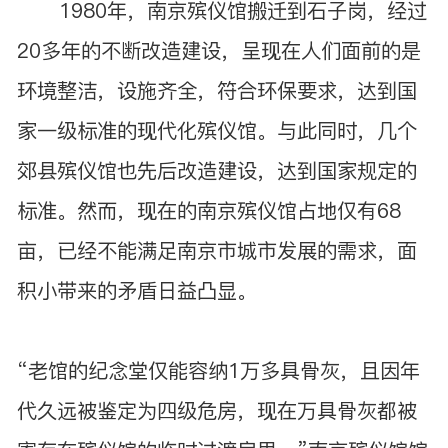
1980年，南京殡仪馆搬迁到石子岗，经过
20多年的不断改造建设，呈现在人们面前的是
环境整洁，设施齐全，符合环保要求，达到国
家一级标准的现代化殡仪馆。与此同时，几个
郊县殡仪馆也先后改造建设，达到国家规定的
标准。然而，现在的南京殡仪馆占地仅有68
亩，已经不能满足南京市城市发展的需求，面
积小带来的矛盾日益凸显。
“老馆的纪念堂仅能容纳1万多具骨灰，且因年
代久远被鉴定为四级危房，现在万具骨灰都被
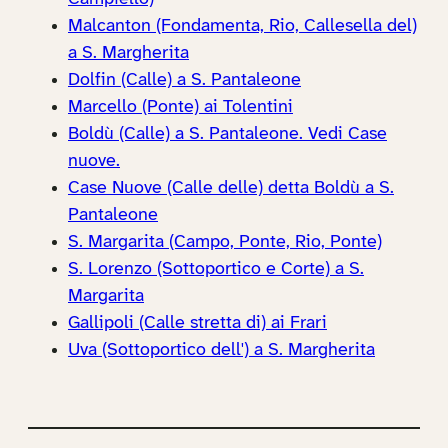
Malcanton (Fondamenta, Rio, Callesella del)
a S. Margherita
Dolfin (Calle) a S. Pantaleone
Marcello (Ponte) ai Tolentini
Boldù (Calle) a S. Pantaleone. Vedi Case
nuove.
Case Nuove (Calle delle) detta Boldù a S.
Pantaleone
S. Margarita (Campo, Ponte, Rio, Ponte)
S. Lorenzo (Sottoportico e Corte) a S.
Margarita
Gallipoli (Calle stretta di) ai Frari
Uva (Sottoportico dell') a S. Margherita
---
• _WHAT IS EXPECTED_
Your copy of the data should match it exactly, apart from the images, which are omitted.

• _EXERCISE SOLUTION_
1980年，南京殡仪馆搬迁到石子岗，经过
20多年的不断改造建设，呈现在人们面前的是
环境整洁，设施齐全，符合环保要求，达到国
家一级标准的现代化殡仪馆。与此同时，几个
郊县殡仪馆也先后改造建设，达到国家规定的
标准。然而，现在的南京殡仪馆占地仅有68
亩，已经不能满足南京市城市发展的需求，面
积小带来的矛盾日益凸显。
“老馆的纪念堂仅能容纳1万多具骨灰，且因年
代久远被鉴定为四级危房，现在万具骨灰都被
Malcanton (Fondamenta, Rio, Callesella del)
a S. Margherita
Dolfin (Calle) a S. Pantaleone
Marcello (Ponte) ai Tolentini
Boldù (Calle) a S. Pantaleone. Vedi Case
nuove.
Case Nuove (Calle delle) detta Boldù a S.
Pantaleone
S. Margarita (Campo, Ponte, Rio, Ponte)
S. Lorenzo (Sottoportico e Corte) a S.
Margarita
Gallipoli (Calle stretta di) ai Frari
Uva (Sottoportico dell') a S. Margherita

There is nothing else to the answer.